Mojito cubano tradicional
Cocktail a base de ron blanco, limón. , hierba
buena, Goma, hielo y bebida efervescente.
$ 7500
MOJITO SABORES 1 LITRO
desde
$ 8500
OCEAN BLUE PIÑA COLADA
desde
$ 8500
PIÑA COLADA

· · · · · · ·

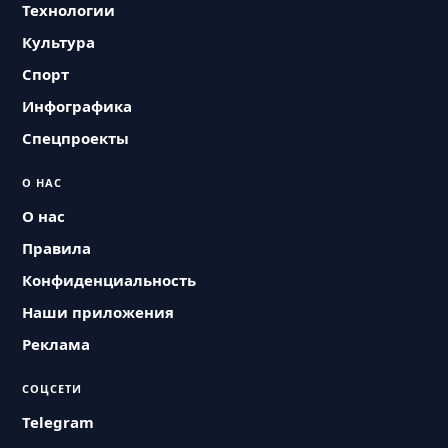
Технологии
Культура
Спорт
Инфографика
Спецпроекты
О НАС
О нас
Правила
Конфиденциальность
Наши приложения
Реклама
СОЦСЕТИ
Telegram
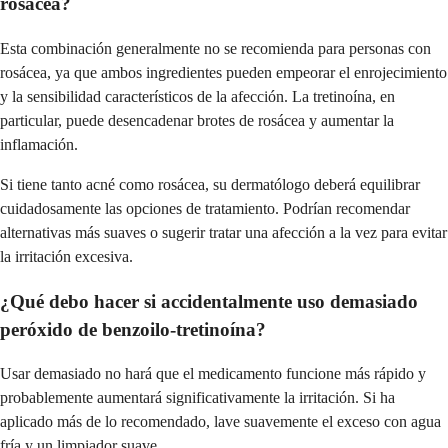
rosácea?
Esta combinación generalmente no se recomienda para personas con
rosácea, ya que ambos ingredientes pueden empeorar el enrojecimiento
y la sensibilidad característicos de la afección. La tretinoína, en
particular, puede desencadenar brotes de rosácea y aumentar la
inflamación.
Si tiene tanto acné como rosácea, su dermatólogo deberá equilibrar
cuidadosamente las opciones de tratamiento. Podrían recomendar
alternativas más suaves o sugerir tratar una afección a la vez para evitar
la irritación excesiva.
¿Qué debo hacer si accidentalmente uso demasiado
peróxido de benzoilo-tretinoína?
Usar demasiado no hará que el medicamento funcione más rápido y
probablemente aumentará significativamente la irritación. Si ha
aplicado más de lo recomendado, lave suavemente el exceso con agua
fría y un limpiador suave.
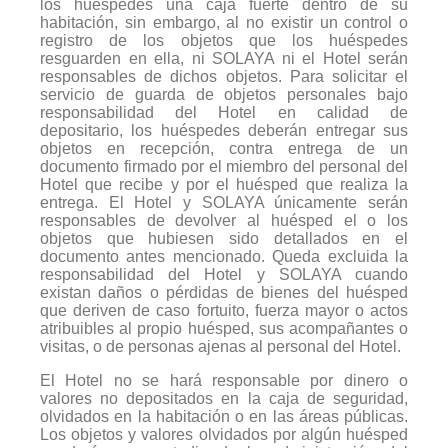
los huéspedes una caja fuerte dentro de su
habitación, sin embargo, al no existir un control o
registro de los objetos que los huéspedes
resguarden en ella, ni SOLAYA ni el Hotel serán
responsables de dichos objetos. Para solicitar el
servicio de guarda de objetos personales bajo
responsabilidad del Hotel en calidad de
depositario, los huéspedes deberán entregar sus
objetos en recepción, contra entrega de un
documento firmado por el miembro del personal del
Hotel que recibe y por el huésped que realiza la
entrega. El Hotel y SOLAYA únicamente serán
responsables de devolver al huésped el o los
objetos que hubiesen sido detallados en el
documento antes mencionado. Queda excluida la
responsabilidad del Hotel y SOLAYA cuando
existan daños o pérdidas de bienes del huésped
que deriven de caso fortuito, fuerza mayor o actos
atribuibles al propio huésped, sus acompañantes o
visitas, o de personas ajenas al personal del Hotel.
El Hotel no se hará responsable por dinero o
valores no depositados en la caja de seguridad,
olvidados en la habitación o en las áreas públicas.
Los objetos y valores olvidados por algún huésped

· · · · · · ·

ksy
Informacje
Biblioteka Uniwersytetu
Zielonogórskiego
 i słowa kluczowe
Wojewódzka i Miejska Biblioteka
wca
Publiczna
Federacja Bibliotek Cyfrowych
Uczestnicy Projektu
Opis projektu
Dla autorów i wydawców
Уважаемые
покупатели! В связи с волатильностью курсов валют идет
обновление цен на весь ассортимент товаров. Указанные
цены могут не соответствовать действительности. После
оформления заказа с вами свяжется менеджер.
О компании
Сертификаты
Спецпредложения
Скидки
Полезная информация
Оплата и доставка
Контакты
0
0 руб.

· · · · · · ·

◆ What is needed ◆
Retype the lines above exactly as they appear, from the line containing "Usar demasiado no" through the line containing "Hotel que recibe", and leave out any pictures.

◆ Answer to this task ◆
Usar demasiado no hará que el medicamento funcione más rápido y
probablemente aumentará significativamente la irritación. Si ha
aplicado más de lo recomendado, lave suavemente el exceso con agua
fría y un limpiador suave.
los huéspedes una caja fuerte dentro de su
habitación, sin embargo, al no existir un control o
registro de los objetos que los huéspedes
resguarden en ella, ni SOLAYA ni el Hotel serán
responsables de dichos objetos. Para solicitar el
servicio de guarda de objetos personales bajo
responsabilidad del Hotel en calidad de
depositario, los huéspedes deberán entregar sus
objetos en recepción, contra entrega de un
documento firmado por el miembro del personal del
Hotel que recibe y por el huésped que realiza la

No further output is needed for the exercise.